Kolumne von Sabine Reithmaier

Es schdimmd scho: bloud is diggä wäi wassä / obbä manchmall/ hammä uns / einfach dick." Für Fitzgerald Kusz, aus dessen Band "Nämberch-Blues" das Gedicht "Familienbande" stammt, wäre die Anfahrt ein wenig weit. Aber für alle anderen, die während der Feiertage ähnliche Empfindungen heimsuchen und trotzdem nicht auskönnen, empfiehlt sich ein Familienausflug nach Garmisch-Partenkirchen.

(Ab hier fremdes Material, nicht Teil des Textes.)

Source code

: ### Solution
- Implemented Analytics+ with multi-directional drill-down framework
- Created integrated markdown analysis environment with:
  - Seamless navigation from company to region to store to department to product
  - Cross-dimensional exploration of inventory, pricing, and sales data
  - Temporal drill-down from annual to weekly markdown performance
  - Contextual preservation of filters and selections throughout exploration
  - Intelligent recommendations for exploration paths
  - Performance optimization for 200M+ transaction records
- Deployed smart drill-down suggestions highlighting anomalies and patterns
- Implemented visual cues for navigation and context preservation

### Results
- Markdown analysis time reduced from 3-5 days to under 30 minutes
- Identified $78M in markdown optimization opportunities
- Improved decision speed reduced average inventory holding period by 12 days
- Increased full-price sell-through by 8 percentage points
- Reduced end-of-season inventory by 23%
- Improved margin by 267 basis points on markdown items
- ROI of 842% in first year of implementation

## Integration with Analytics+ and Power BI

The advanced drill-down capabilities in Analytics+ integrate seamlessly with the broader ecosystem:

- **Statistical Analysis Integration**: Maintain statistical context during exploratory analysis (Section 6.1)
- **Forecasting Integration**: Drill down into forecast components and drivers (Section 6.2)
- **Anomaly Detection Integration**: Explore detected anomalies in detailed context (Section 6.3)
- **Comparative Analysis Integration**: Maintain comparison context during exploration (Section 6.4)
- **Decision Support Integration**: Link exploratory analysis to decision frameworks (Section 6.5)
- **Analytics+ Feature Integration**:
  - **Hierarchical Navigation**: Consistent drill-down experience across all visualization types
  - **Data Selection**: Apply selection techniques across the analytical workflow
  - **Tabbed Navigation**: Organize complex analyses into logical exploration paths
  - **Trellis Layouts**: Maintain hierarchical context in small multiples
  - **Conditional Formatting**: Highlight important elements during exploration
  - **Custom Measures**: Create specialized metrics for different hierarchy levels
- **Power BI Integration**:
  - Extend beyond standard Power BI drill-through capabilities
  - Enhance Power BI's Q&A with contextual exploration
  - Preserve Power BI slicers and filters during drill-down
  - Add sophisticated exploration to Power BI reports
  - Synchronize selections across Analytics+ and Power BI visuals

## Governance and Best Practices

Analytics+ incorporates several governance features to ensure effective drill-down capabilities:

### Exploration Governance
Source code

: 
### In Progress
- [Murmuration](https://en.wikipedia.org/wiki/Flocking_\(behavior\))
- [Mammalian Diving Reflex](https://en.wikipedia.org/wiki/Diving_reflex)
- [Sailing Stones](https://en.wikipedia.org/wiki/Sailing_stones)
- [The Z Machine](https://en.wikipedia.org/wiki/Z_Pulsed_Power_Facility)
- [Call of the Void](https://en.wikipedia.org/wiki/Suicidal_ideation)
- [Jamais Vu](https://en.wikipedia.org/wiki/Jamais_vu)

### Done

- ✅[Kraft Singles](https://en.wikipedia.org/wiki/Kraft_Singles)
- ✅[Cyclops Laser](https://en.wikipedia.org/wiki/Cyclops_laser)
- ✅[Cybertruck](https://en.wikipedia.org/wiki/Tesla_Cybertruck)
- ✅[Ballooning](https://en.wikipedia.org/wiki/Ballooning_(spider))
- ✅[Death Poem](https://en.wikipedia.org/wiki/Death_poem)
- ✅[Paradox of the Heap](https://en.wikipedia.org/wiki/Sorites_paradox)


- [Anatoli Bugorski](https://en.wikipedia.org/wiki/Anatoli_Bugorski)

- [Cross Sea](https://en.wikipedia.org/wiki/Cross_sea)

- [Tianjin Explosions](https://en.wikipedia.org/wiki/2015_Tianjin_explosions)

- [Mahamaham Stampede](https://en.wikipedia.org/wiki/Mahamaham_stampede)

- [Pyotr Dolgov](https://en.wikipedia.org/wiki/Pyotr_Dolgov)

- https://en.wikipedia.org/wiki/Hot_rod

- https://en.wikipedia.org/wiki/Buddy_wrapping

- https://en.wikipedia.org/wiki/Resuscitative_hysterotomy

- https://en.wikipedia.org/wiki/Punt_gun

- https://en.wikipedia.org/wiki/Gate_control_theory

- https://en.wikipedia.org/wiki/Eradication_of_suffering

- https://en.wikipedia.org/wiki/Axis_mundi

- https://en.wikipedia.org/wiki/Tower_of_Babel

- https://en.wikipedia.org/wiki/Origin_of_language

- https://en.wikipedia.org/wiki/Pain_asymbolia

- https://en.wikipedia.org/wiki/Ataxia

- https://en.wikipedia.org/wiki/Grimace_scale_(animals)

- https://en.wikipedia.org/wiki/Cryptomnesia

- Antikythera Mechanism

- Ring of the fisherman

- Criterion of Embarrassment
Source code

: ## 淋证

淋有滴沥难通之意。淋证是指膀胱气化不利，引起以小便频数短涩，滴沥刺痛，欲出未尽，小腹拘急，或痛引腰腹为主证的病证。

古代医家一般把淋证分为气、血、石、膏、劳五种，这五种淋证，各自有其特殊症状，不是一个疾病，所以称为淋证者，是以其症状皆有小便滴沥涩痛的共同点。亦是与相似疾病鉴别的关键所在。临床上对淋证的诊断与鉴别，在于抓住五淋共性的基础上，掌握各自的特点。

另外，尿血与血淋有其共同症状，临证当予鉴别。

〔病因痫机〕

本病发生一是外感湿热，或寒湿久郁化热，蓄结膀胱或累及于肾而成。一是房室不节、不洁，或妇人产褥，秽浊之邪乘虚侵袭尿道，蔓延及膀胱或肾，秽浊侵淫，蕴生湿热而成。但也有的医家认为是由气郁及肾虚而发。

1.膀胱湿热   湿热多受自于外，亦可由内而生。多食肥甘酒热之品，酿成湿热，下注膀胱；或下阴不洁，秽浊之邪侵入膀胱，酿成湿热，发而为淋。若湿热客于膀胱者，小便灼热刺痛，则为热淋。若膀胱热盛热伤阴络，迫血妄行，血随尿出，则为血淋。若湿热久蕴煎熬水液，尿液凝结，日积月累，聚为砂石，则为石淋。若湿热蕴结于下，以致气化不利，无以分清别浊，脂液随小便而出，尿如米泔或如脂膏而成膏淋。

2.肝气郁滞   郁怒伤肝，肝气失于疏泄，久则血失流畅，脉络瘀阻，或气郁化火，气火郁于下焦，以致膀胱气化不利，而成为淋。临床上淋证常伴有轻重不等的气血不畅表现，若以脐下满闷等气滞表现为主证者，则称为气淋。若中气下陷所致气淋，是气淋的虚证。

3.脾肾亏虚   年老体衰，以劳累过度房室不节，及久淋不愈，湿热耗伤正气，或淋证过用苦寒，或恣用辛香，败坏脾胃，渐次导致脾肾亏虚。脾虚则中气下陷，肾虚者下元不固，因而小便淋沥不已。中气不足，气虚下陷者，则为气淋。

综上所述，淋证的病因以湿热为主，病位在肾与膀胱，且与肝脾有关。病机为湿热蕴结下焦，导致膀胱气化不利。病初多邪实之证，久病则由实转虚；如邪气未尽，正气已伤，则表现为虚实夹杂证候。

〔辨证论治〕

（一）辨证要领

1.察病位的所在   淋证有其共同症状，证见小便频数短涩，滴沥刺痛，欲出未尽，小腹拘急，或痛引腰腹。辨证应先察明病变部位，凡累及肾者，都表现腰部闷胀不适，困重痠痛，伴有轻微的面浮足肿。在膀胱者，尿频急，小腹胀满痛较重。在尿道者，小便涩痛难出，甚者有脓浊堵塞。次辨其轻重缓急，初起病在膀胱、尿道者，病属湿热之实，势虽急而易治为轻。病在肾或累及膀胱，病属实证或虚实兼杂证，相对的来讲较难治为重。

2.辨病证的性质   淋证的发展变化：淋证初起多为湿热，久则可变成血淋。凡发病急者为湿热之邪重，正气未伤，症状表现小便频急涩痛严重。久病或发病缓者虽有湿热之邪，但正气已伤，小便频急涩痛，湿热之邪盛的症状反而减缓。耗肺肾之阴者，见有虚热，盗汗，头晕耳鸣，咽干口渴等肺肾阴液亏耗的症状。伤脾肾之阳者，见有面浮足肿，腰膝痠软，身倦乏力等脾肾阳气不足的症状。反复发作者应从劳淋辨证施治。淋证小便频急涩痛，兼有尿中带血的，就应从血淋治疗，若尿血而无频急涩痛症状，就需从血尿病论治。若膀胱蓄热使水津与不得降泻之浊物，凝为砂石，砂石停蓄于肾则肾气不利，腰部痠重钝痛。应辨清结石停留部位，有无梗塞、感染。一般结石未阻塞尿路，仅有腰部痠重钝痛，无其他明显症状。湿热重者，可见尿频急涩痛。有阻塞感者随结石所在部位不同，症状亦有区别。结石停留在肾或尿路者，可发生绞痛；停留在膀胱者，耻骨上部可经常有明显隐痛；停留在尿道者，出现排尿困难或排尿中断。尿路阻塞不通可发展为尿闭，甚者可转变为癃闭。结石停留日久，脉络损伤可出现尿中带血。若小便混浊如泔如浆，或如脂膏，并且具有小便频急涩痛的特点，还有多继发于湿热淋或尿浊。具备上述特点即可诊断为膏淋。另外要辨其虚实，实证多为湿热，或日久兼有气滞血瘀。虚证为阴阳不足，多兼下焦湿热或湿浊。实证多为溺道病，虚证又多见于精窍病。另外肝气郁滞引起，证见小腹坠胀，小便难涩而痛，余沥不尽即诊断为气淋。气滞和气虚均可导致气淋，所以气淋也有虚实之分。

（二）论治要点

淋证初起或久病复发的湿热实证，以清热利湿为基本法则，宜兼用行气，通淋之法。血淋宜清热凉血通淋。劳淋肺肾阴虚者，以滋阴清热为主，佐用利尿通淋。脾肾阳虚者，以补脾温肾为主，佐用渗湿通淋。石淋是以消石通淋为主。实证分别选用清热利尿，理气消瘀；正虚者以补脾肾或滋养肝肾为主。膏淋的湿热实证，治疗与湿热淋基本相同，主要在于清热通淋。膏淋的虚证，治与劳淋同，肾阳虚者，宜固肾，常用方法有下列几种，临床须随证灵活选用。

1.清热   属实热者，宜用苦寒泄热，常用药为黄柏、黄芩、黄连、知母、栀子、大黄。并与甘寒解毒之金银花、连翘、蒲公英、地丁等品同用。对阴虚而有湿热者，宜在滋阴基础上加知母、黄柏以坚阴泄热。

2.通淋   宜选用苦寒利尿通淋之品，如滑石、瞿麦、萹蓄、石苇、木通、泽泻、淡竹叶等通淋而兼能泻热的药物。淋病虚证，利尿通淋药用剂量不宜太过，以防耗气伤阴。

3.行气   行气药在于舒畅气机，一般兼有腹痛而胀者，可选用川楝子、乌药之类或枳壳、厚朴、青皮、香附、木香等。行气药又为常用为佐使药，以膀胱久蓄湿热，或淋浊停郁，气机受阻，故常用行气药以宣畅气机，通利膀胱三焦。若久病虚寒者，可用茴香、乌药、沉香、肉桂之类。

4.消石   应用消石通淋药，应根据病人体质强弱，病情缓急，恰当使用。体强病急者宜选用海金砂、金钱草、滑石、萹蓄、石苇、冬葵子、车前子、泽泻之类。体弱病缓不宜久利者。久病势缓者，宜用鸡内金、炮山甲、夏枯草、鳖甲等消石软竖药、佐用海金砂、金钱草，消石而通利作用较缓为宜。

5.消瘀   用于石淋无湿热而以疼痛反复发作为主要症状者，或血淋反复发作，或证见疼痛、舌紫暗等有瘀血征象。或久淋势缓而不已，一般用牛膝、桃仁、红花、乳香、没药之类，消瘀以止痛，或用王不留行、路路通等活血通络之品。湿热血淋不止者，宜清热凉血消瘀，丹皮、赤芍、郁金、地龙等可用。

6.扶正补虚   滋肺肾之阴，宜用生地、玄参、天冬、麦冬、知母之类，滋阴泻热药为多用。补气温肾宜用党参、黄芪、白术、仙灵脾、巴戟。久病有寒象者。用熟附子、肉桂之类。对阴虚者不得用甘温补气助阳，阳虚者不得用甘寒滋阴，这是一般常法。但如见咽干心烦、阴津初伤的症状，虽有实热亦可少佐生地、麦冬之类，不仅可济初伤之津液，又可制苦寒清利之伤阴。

In der Sonderausstellung im kleinen Museum Aschenbrenner geht es um mechanisches Blechspielzeug aus der Zeit zwischen 1870 und 1950. Und zwischen "Melonenmännern", "Knödelfressern", "ängstlichen Bräuten" und rasanten "Autoschwestern" endet jede Krisenstimmung. Natürlich tummeln sich auch Seiltänzer, Musikanten, Tänzer, Artisten, Rikscha- und Rollerfahrer in den Räumen, erinnern daran, dass vom ausgehenden 19. Jahrhundert bis hin zum Ersten Weltkrieg die Produktion der Figuren aus dünn gewalztem Weißblech eine echte Blütezeit erlebte. Firmen wie Bing, Günthermann oder Lehmann profitierten davon. 1913 wurden 80 Prozent des hierzulande produzierten Spielzeugs exportiert, das entsprach vier Fünfteln des gesamten Weltexports an Spielwaren.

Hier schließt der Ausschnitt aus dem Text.